FFRF filed the lawsuit in its home district, the Western District of Wisconsin, rather than in the District of Columbia's circuit court. The group's leaders, Dan Barker and Annie Laurie Gaylor charge that the order was meant to "usher in a new era of church politicking to the exclusion of secular organizations."
In a press release following the filing of its lawsuit, FFRF stated:
Among its several abuses, Trump's order and statements signal to the Internal Revenue Service that it should not enforce the electioneering restrictions of the tax code against churches and religious organizations, while permitting these restrictions to be enforced against secular nonprofits. FFRF asserts the president has no constitutional authority to selectively veto a legitimate statute that Congress passed and a president signed into law more than 50 years ago.
This part of the law is known as the Johnson Amendment. Under the amendment, all organizations that are recognized as exempt from federal income tax under §501(c)(3) of the Tax Code are subject to the prohibition against political campaign intervention.
The Freedom From Religion Foundation, a 501(c)(3) nonprofit, contends that Trump is violating its equal protection rights and favoring church groups over secular groups, in violation of the Establishment Clause of the First Amendment to the U.S. Constitution. Trump has directed the IRS to do something for which they both lack any enumerated or implied power: to selectively enforce a legitimate statute based solely on religion.

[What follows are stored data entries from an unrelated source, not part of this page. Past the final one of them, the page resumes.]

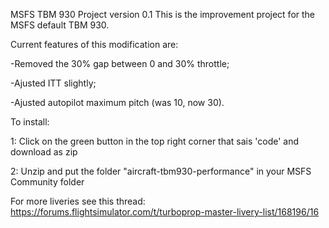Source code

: MSFS TBM 930 Project version 0.1
This is the improvement project for the MSFS default TBM 930.

Current features of this modification are:

-Removed the 30% gap between 0 and 30% throttle;

-Ajusted ITT slightly;

-Ajusted autopilot maximum pitch (was 10, now 30).

To install:

1: Click on the green button in the top right corner that sais 'code' and download as zip

2: Unzip and put the folder "aircraft-tbm930-performance" in your MSFS Community folder

For more liveries see this thread: https://forums.flightsimulator.com/t/turboprop-master-livery-list/168196/16
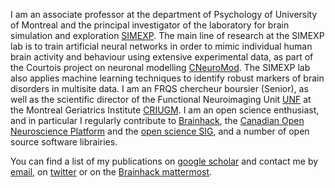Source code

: 
I am an associate professor at the department of Psychology of University of Montreal and the principal investigator of the laboratory for brain simulation and exploration [SIMEXP](https://simexp-lab.org). The main line of research at the SIMEXP lab is to train artificial neural networks in order to mimic individual human brain activity and behaviour using extensive experimental data, as part of the Courtois project on neuronal modelling [CNeuroMod](https:cneuromod.ca). The SIMEXP lab also applies machine learning techniques to identify robust markers of brain disorders in multisite data. I am an FRQS chercheur boursier (Senior), as well as the scientific director of the Functional Neuroimaging Unit [UNF](https://unf-montreal.ca/) at the Montreal Geriatrics Institute [CRIUGM](criugm.qc.ca/). I am an open science enthusiast, and in particular I regularly contribute to [Brainhack](https://brainhack.org), the [Canadian Open Neuroscience Platform](https://conp.ca) and the [open science SIG](https://ossig.netlify.app/), and a number of open source software librairies.

You can find a list of my publications on [google scholar](https://scholar.google.com/citations?user=Yz8WY8YAAAAJ&hl=en) and contact me by [email](mailto:pierre.bellec@criugm.qc.ca), on [twitter](https://twitter.com/pierre_bellec) or on the [Brainhack mattermost](https://mattermost.brainhack.org).
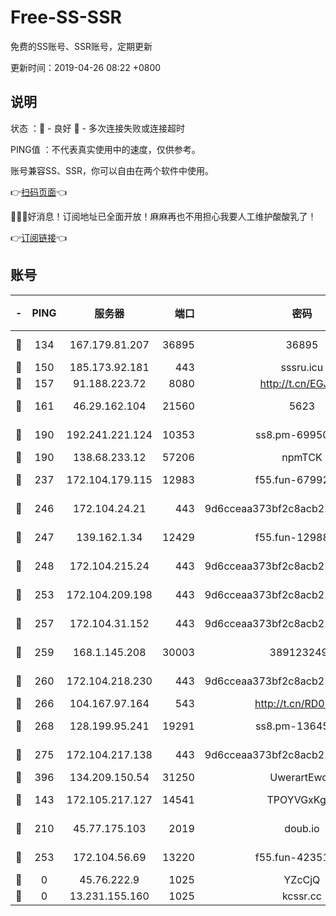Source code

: # Free-SS-SSR

免费的SS账号、SSR账号，定期更新

更新时间：2019-04-26 08:22 +0800

## 说明

状态     ：🙂 - 良好 🙁 - 多次连接失败或连接超时

PING值   ：不代表真实使用中的速度，仅供参考。

账号兼容SS、SSR，你可以自由在两个软件中使用。

👉[扫码页面](https://liesauer.github.io/Free-SS-SSR/)👈

🎉🎉🎉好消息！订阅地址已全面开放！麻麻再也不用担心我要人工维护酸酸乳了！

👉[订阅链接](https://www.liesauer.net/yogurt/subscribe?ACCESS_TOKEN=DAYxR3mMaZAsaqUb)👈

## 账号

|-|PING|服务器|端口|密码|加密方式|区域|
|:----:|:----:|:-----:|-----:|:----:|:----:|:----:|
|🙂|134|167.179.81.207|36895|36895|aes-256-cfb|JP|
|🙂|150|185.173.92.181|443|sssru.icu|rc4-md5|RU|
|🙂|157|91.188.223.72|8080|http://t.cn/EGJIyrl|rc4-md5|RU|
|🙂|161|46.29.162.104|21560|5623|aes-128-ctr|RU|
|🙂|190|192.241.221.124|10353|ss8.pm-69950970|aes-256-cfb|US|
|🙂|190|138.68.233.12|57206|npmTCK|rc4-md5|US|
|🙂|237|172.104.179.115|12983|f55.fun-67992168|aes-256-cfb|SG|
|🙂|246|172.104.24.21|443|9d6cceaa373bf2c8acb22e60b6a58be6|aes-256-cfb|US|
|🙂|247|139.162.1.34|12429|f55.fun-12988715|aes-256-cfb|SG|
|🙂|248|172.104.215.24|443|9d6cceaa373bf2c8acb22e60b6a58be6|aes-256-cfb|US|
|🙂|253|172.104.209.198|443|9d6cceaa373bf2c8acb22e60b6a58be6|aes-256-cfb|US|
|🙂|257|172.104.31.152|443|9d6cceaa373bf2c8acb22e60b6a58be6|aes-256-cfb|US|
|🙂|259|168.1.145.208|30003|3891232494|aes-256-cfb|AU|
|🙂|260|172.104.218.230|443|9d6cceaa373bf2c8acb22e60b6a58be6|aes-256-cfb|US|
|🙂|266|104.167.97.164|543|http://t.cn/RD0D7sx|rc4-md5|CA|
|🙂|268|128.199.95.241|19291|ss8.pm-13645319|aes-256-cfb|SG|
|🙂|275|172.104.217.138|443|9d6cceaa373bf2c8acb22e60b6a58be6|aes-256-cfb|US|
|🙂|396|134.209.150.54|31250|UwerartEwqe|chacha20|IN|
|🙂|143|172.105.217.127|14541|TPOYVGxKglpi|aes-256-cfb|JP|
|🙂|210|45.77.175.103|2019|doub.io|aes-128-ctr|SG|
|🙁|253|172.104.56.69|13220|f55.fun-42351111|aes-256-cfb|SG|
|🙁|0|45.76.222.9|1025|YZcCjQ|rc4-md5|JP|
|🙁|0|13.231.155.160|1025|kcssr.cc|rc4-md5|JP|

Even if the precise language of the executive order does not accomplish Trump's promise to "totally destroy the Johnson Amendment," the impression his administration is actively trying to foster among evangelical Christians is that the IRS will no longer enforce the Johnson Amendment against them.
The FFRF claims to have "public opinion" on its side, saying that a recent poll suggested 80 percent of Americans believe it is wrong for Christian pastors to talk politics from the pulpit. The irony is that when the president signed the order, he did so while surrounded by Catholics, Jews, Sikhs and faith leaders from other religions, signaling perhaps the FFRF's real target isn't a threat to the so-called "separation of church and state," but rather evangelical Christianity.
The FFRF press release further stated:
FFRF's legal complaint enumerates Trump's many public avowals to repeal the Johnson Amendment restrictions against churches. For instance, Trump promised a closed-door group of hundreds of Christian conservatives in June 2016 that overturning the Johnson Amendment "will be my greatest contribution to Christianity, and other religions. " At the National Prayer Breakfast in February, Trump vowed to "get rid of and totally destroy the Johnson Amendment."
FFRF is asking the court to declare that Trump has violated the establishment clause and the due process clause of the U.S. Constitution, and acted in excess of presidential authority under Article II of the Constitution.
Gaylor notes that the pandering ceremony in the Rose Garden by the White House shows the ongoing harm of the National Day of Prayer, enacted by Congress at the behest of Rev. Billy Graham in 1952. FFRF won a resounding court ruling declaring the National Day of Prayer unconstitutional in 2010, in which the district judge noted: "The same law that prohibits the government from declaring a National Day of Prayer also prohibits it from declaring a National Day of Blasphemy." The challenge was stalled when a court of appeals ruled against FFRF's standing (or right to sue), not the merits, in 2011.
The White House has not acknowledged the lawsuit.